Directive: A word-for-word copy of the entries, with the images left out, is what you should write.

Provided information:
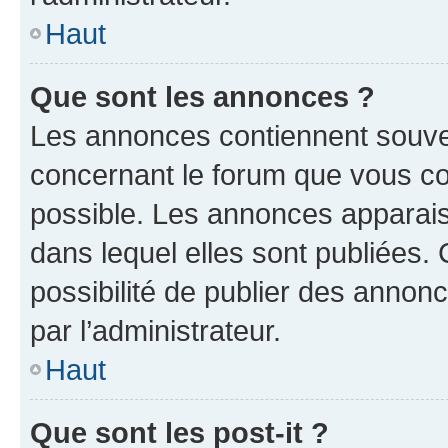
Haut
Que sont les annonces ?
Les annonces contiennent souve
concernant le forum que vous co
possible. Les annonces apparai
dans lequel elles sont publiées
possibilité de publier des anno
par l’administrateur.
Haut
Que sont les post-it ?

Exercise answer:
Haut
Que sont les annonces ?
Les annonces contiennent souve
concernant le forum que vous co
possible. Les annonces apparai
dans lequel elles sont publiées
possibilité de publier des anno
par l’administrateur.
Haut
Que sont les post-it ?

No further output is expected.